Hassabis's paper was published in the prestigious Cell. Here is the link.
This is TC's interview with Rodney Brooks, the famed researcher who start MIT’s Computer Science and Artificial Intelligence Lab and iRobots. By itself, it's an interesting interview. But perhaps the part which deserve your attention is how Brooks look at Elon's warning on AI's purported dangers.
Let's go back - earlier this week, Musk warned of the imminent danger of AI, and was widely reported by major outlets. In fact, there are also state-level discussion on how to properly regulate A.I.
Our view is not too different from Rodney. Let's quote him:
So you’re going to regulate now. If you’re going to have a regulation now, either it applies to something and changes something in the world, or it doesn’t apply to anything. If it doesn’t apply to anything, what the hell do you have the regulation for? Tell me, what behavior do you want to change, Elon? By the way, let’s talk about regulation on self-driving Teslas, because that’s a real issue.

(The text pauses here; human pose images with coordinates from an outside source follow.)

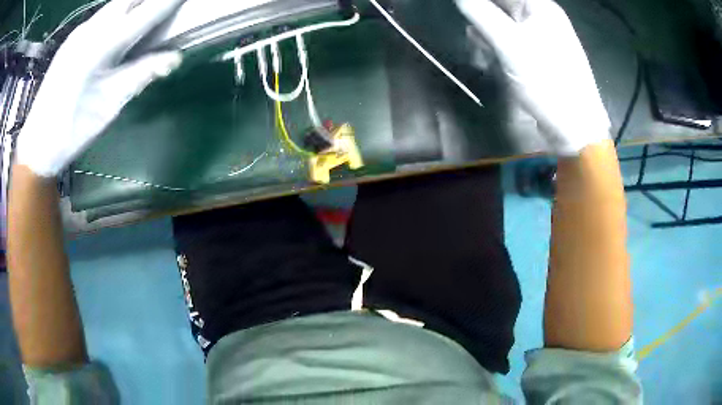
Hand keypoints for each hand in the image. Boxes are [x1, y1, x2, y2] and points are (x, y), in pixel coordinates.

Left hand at [17, 0, 184, 177]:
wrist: (36, 144)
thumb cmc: (71, 130)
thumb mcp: (109, 106)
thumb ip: (140, 76)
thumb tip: (174, 58)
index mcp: (101, 47)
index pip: (145, 13)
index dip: (168, 2)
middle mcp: (90, 30)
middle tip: (164, 5)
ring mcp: (79, 32)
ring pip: (114, 5)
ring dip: (133, 4)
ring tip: (146, 12)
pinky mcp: (71, 40)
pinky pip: (101, 16)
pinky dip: (117, 14)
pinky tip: (119, 27)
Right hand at [455, 0, 610, 155]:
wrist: (574, 127)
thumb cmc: (547, 81)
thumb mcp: (509, 43)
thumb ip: (481, 13)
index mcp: (539, 7)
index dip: (480, 0)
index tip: (464, 7)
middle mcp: (541, 17)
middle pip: (502, 4)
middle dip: (481, 13)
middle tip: (468, 24)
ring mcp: (541, 38)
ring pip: (503, 22)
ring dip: (485, 29)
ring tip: (477, 45)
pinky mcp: (537, 56)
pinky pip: (510, 40)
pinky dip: (495, 43)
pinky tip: (485, 52)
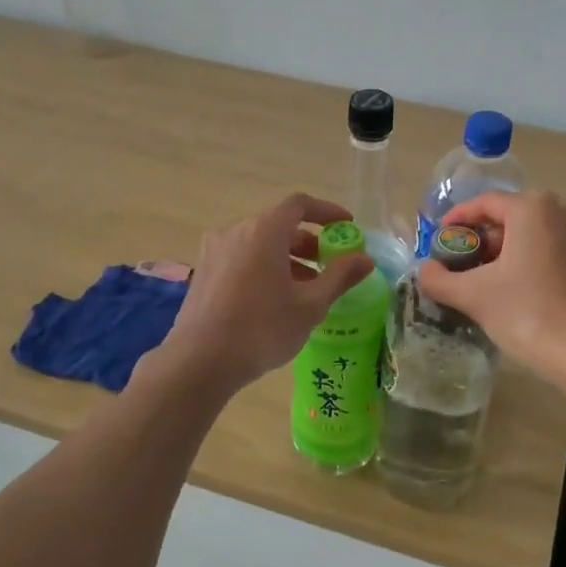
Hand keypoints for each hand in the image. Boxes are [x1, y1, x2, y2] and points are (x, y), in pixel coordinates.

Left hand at [159, 193, 375, 393]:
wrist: (200, 361)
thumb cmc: (262, 329)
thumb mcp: (310, 305)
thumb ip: (339, 277)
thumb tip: (365, 259)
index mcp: (264, 231)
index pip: (299, 204)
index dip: (326, 212)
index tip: (346, 227)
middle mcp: (235, 231)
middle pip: (278, 224)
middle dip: (308, 241)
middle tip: (329, 265)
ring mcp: (214, 252)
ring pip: (258, 243)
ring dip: (286, 258)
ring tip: (306, 288)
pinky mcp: (203, 273)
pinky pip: (241, 258)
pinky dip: (264, 267)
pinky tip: (274, 299)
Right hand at [417, 190, 565, 383]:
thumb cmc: (529, 313)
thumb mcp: (474, 295)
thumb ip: (440, 279)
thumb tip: (424, 271)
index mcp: (533, 208)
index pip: (484, 203)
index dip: (456, 221)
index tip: (438, 241)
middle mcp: (564, 211)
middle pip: (510, 218)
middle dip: (480, 240)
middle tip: (457, 265)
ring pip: (533, 236)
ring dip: (504, 254)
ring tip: (480, 282)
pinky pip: (552, 252)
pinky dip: (528, 263)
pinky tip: (513, 292)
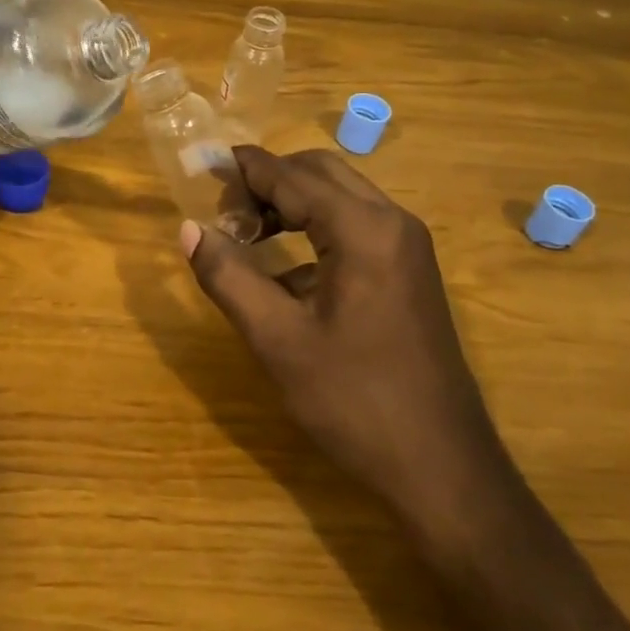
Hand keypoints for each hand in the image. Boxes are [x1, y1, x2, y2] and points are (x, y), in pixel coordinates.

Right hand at [181, 146, 519, 543]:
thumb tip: (189, 230)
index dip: (245, 169)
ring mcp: (408, 248)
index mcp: (363, 230)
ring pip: (341, 198)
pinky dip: (317, 228)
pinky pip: (357, 227)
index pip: (292, 177)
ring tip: (247, 232)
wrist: (441, 466)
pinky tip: (286, 270)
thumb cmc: (354, 400)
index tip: (202, 164)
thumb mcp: (277, 339)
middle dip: (270, 180)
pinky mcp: (410, 272)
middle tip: (224, 208)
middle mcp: (392, 223)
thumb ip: (229, 277)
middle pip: (321, 173)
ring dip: (293, 202)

Here are two articles written by François Chollet, with Keras fame, on what's the limitation and the [future] of deep learning. As an important captain of the deep learning industry, his words deserve your time. We see many hypes on deep learning lately. Many beginners just see deep learning as the hot new thing, and they all expected career opportunities from the skill sets. Yet real-life problem requires extensive knowledge in other fields in machine learning. So Chollet's essay reminds us such ignorance is danger.
He also gives us an outlook of the possible future research directions on DL and other ideas such as program synthesis and life long learning.